Excerpts from a dataset:
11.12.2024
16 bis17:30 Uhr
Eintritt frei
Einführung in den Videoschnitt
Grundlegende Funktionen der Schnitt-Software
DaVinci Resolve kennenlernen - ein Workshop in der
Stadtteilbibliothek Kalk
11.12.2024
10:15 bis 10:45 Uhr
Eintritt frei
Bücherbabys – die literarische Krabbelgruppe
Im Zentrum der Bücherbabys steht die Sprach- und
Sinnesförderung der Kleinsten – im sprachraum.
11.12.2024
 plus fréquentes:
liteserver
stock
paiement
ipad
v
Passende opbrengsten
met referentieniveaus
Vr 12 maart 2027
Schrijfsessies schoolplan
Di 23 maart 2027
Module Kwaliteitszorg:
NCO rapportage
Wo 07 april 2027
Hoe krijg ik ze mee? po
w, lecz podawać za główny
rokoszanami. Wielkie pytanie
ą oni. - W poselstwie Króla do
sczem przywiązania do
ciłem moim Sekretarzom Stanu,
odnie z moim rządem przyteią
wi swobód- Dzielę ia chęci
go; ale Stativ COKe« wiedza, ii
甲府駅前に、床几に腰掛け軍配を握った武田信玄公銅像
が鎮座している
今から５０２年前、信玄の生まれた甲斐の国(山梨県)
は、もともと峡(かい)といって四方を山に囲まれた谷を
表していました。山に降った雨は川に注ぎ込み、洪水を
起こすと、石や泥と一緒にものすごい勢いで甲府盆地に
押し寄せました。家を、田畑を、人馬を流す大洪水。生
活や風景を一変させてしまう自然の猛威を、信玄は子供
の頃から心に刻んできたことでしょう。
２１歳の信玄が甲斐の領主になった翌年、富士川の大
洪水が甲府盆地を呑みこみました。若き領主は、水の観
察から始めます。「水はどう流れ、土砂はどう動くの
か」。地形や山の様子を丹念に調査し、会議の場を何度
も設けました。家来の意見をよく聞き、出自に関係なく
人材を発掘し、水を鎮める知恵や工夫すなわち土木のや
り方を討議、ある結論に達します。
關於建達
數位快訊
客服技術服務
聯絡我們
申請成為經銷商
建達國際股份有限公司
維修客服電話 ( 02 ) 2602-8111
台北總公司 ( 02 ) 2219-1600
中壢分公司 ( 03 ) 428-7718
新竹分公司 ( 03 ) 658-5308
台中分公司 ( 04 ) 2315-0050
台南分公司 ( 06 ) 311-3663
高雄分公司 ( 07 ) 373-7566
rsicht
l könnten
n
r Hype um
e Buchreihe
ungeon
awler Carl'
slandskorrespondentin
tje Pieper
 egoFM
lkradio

Instructions to follow —
Can you extract every one of the lines above and reproduce them word for word, without changing anything?

Answer to this problem —
11.12.2024
16 bis17:30 Uhr
Eintritt frei
Einführung in den Videoschnitt
Grundlegende Funktionen der Schnitt-Software
DaVinci Resolve kennenlernen - ein Workshop in der
Stadtteilbibliothek Kalk
11.12.2024
10:15 bis 10:45 Uhr
Eintritt frei
Bücherbabys – die literarische Krabbelgruppe
Im Zentrum der Bücherbabys steht die Sprach- und
Sinnesförderung der Kleinsten – im sprachraum.
11.12.2024
 plus fréquentes:
liteserver
stock
paiement
ipad
v
Passende opbrengsten
met referentieniveaus
Vr 12 maart 2027
Schrijfsessies schoolplan
Di 23 maart 2027
Module Kwaliteitszorg:
NCO rapportage
Wo 07 april 2027
Hoe krijg ik ze mee? po
w, lecz podawać za główny
rokoszanami. Wielkie pytanie
ą oni. - W poselstwie Króla do
sczem przywiązania do
ciłem moim Sekretarzom Stanu,
odnie z moim rządem przyteią
wi swobód- Dzielę ia chęci
go; ale Stativ COKe« wiedza, ii
甲府駅前に、床几に腰掛け軍配を握った武田信玄公銅像
が鎮座している
今から５０２年前、信玄の生まれた甲斐の国(山梨県)
は、もともと峡(かい)といって四方を山に囲まれた谷を
表していました。山に降った雨は川に注ぎ込み、洪水を
起こすと、石や泥と一緒にものすごい勢いで甲府盆地に
押し寄せました。家を、田畑を、人馬を流す大洪水。生
活や風景を一変させてしまう自然の猛威を、信玄は子供
の頃から心に刻んできたことでしょう。
２１歳の信玄が甲斐の領主になった翌年、富士川の大
洪水が甲府盆地を呑みこみました。若き領主は、水の観
察から始めます。「水はどう流れ、土砂はどう動くの
か」。地形や山の様子を丹念に調査し、会議の場を何度
も設けました。家来の意見をよく聞き、出自に関係なく
人材を発掘し、水を鎮める知恵や工夫すなわち土木のや
り方を討議、ある結論に達します。
關於建達
數位快訊
客服技術服務
聯絡我們
申請成為經銷商
建達國際股份有限公司
維修客服電話 ( 02 ) 2602-8111
台北總公司 ( 02 ) 2219-1600
中壢分公司 ( 03 ) 428-7718
新竹分公司 ( 03 ) 658-5308
台中分公司 ( 04 ) 2315-0050
台南分公司 ( 06 ) 311-3663
高雄分公司 ( 07 ) 373-7566
rsicht
l könnten
n
r Hype um
e Buchreihe
ungeon
awler Carl'
slandskorrespondentin
tje Pieper
 egoFM
lkradio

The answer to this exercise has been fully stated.